"La nouvelle modulation de l'index va amener le système à sa perte"

Photo: Marc Wilwert

(Ch.L) - Les syndicats OGB-L, LCGB, CGFP, ALEBA, FGFC, FNCTTFEL et Syprolux ont décidé de manifester leur profond désaccord avec le projet de loi de modulation de l'index d'une seule voix. Ils estiment que la manipulation prévue va sonner le glas de l'indexation automatique des salaires, traitements et pensions.

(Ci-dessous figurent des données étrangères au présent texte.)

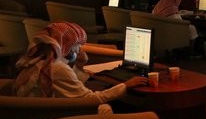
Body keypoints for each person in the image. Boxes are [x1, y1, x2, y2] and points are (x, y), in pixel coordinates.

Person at [13, 22, 148, 103]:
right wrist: (125, 85)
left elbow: (71, 87)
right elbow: (90, 99)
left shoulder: (36, 61)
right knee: (105, 107)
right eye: (77, 45)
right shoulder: (57, 68)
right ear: (65, 45)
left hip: (38, 112)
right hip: (55, 116)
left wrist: (78, 66)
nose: (79, 50)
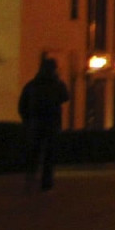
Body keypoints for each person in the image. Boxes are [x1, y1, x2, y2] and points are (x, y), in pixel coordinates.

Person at [18, 54, 70, 192]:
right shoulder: (56, 84)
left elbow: (22, 105)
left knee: (34, 152)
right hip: (52, 123)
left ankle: (30, 179)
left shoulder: (32, 85)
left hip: (35, 123)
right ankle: (46, 183)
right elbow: (66, 96)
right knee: (49, 154)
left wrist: (27, 120)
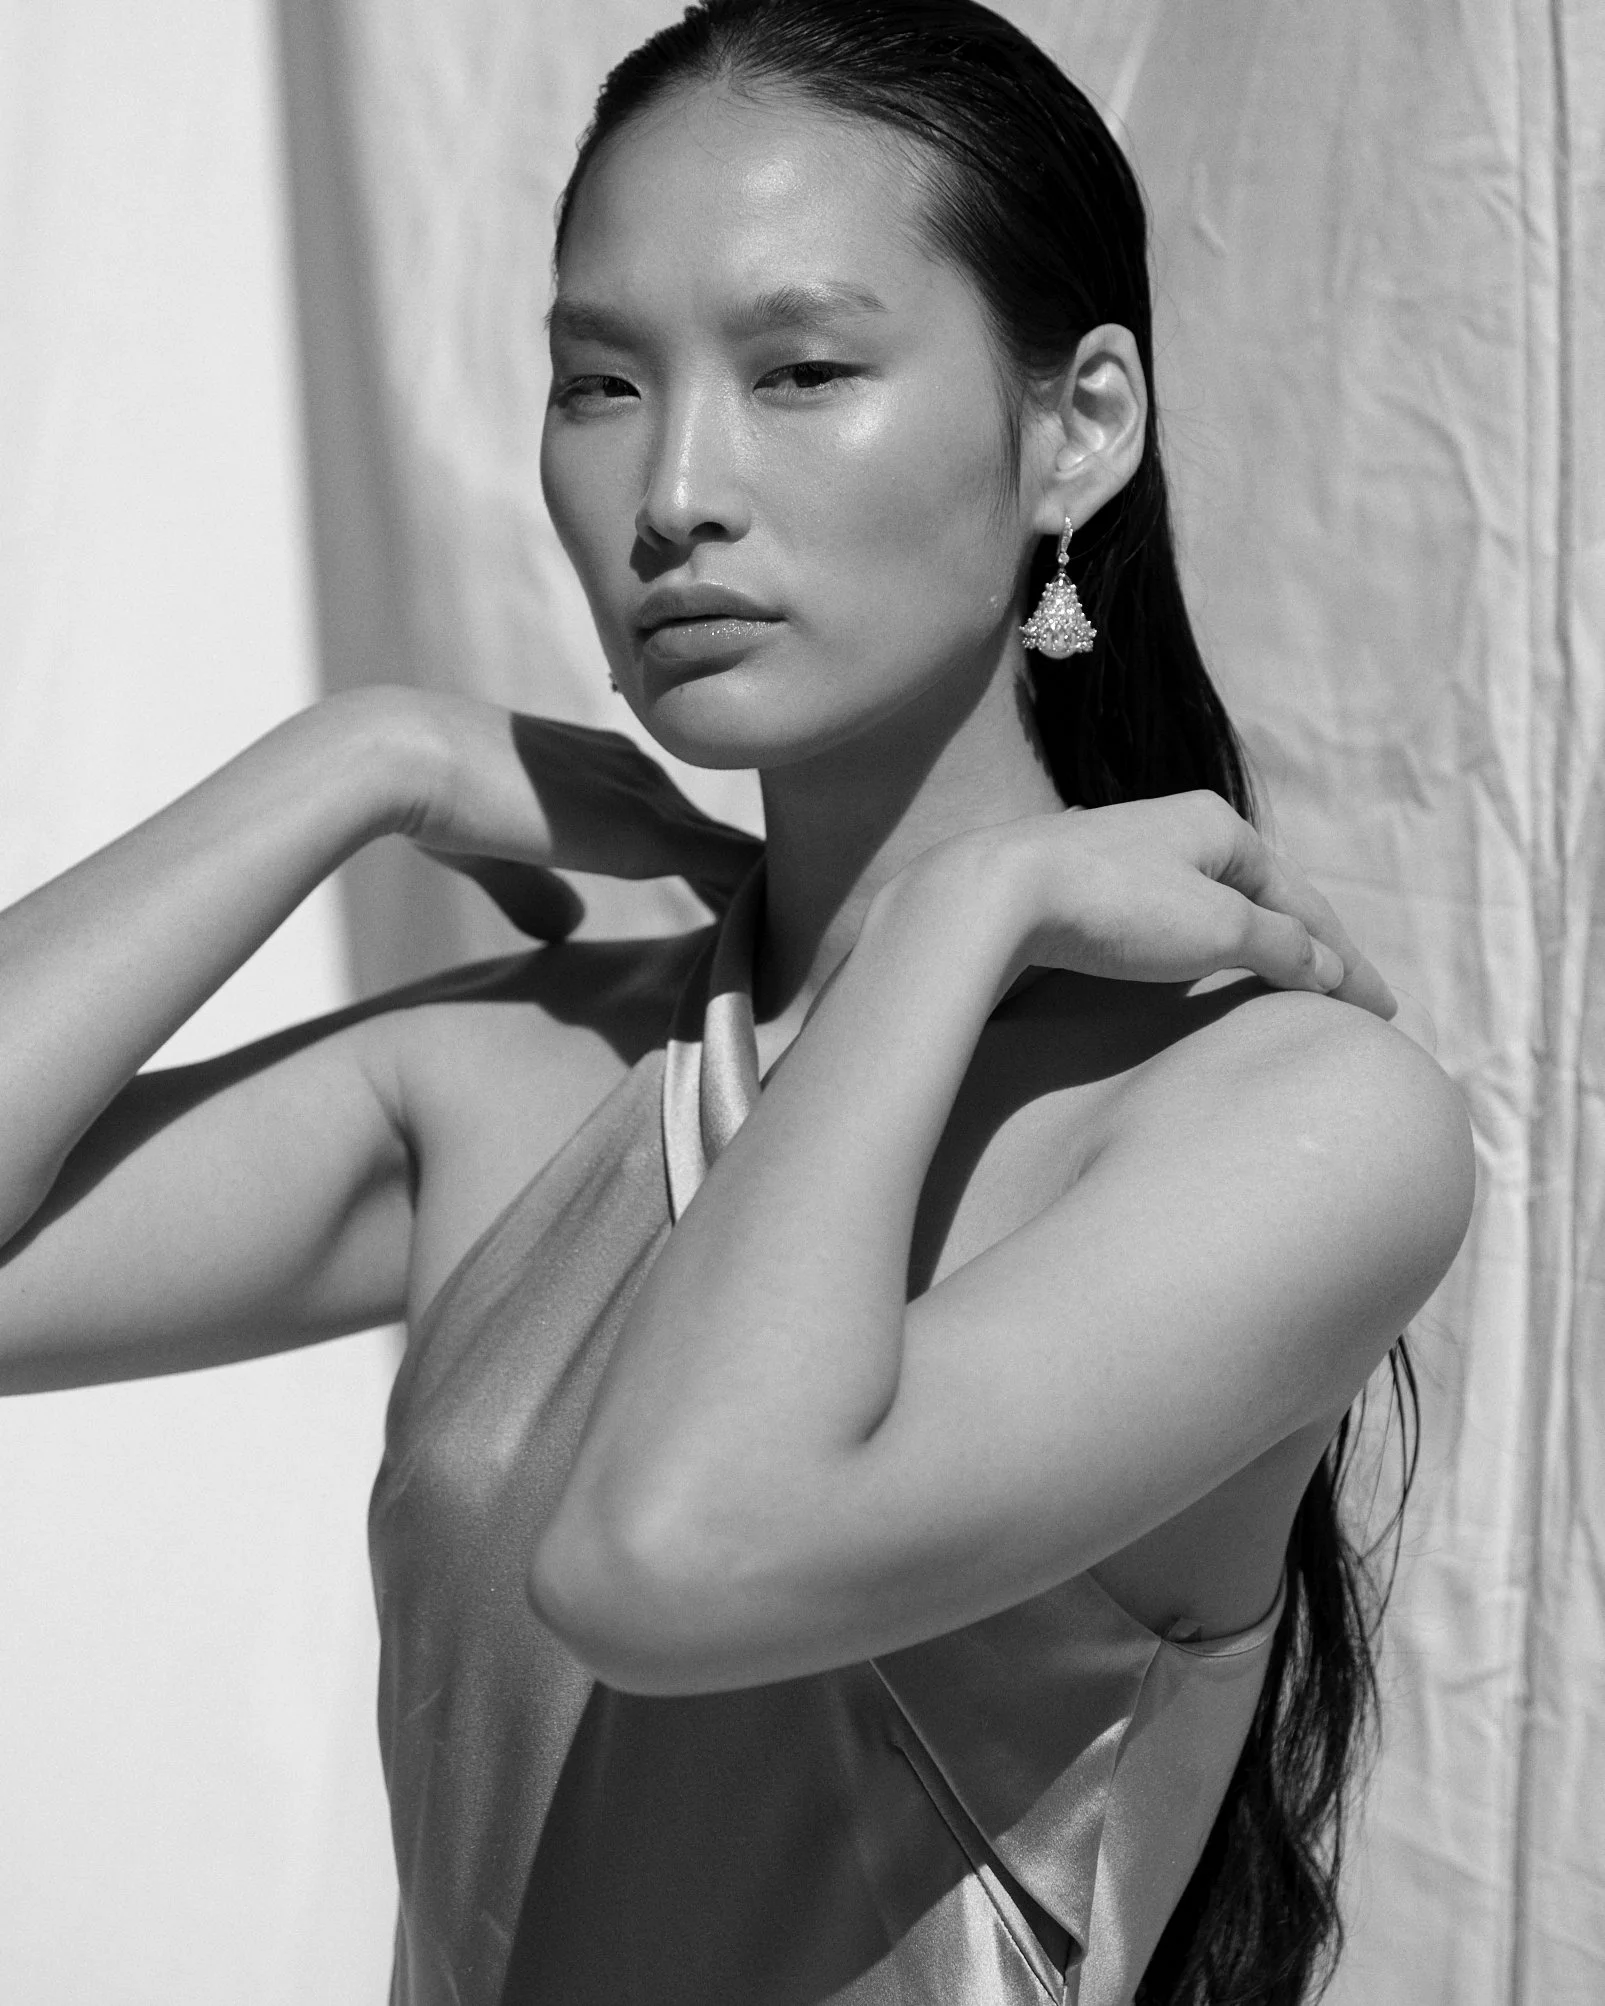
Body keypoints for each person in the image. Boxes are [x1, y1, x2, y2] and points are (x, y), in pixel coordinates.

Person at [0, 2, 1475, 2001]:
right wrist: (355, 761)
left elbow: (672, 1553)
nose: (672, 486)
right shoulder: (528, 1071)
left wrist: (958, 918)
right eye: (598, 381)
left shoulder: (1286, 1122)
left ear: (1083, 425)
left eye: (800, 370)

"Le projet de loi va entraîner des pertes de salaires allant au total jusqu'à plus de 60% d'un salaire mensuel en fonction de l'évolution de l'inflation. Pour un salaire mensuel de 2.000 euros, cela peut représenter une perte sur trois ans de plus de 1.200 euros", expliquent-ils, "de plus, le projet risque d'engendrer l'annulation définitive d'une tranche indiciaire complète". Autre prédiction des syndicats: le retard définitif de l'indexation sur l'inflation. Ils estiment également que le projet de loi va amener à la perte du système d'indexation automatique des salaires, traitements et pensions.

"Le projet dépasse de loin son objectif principal: être une mesure "anticrise" ", soulignent les syndicats, "il constitue en vérité une réforme structurelle menant à une dévalorisation définitive des salaires et des pensions, c'est-à-dire du pouvoir d'achat". Ils sont d'avis que le projet de loi accentue les inégalités et renforce "la tendance existante d'une répartition des richesses de plus en plus en faveur des entreprises et des actionnaires aux dépens des salariés". "Le projet de loi met en péril tout le système de la négociation salariale au Luxembourg et ainsi, à moyen terme, la paix sociale", concluent l'OGB-L, le LCGB, la CGFP, l'ALEBA, la FGFC, le FNCTTFEL et Syprolux.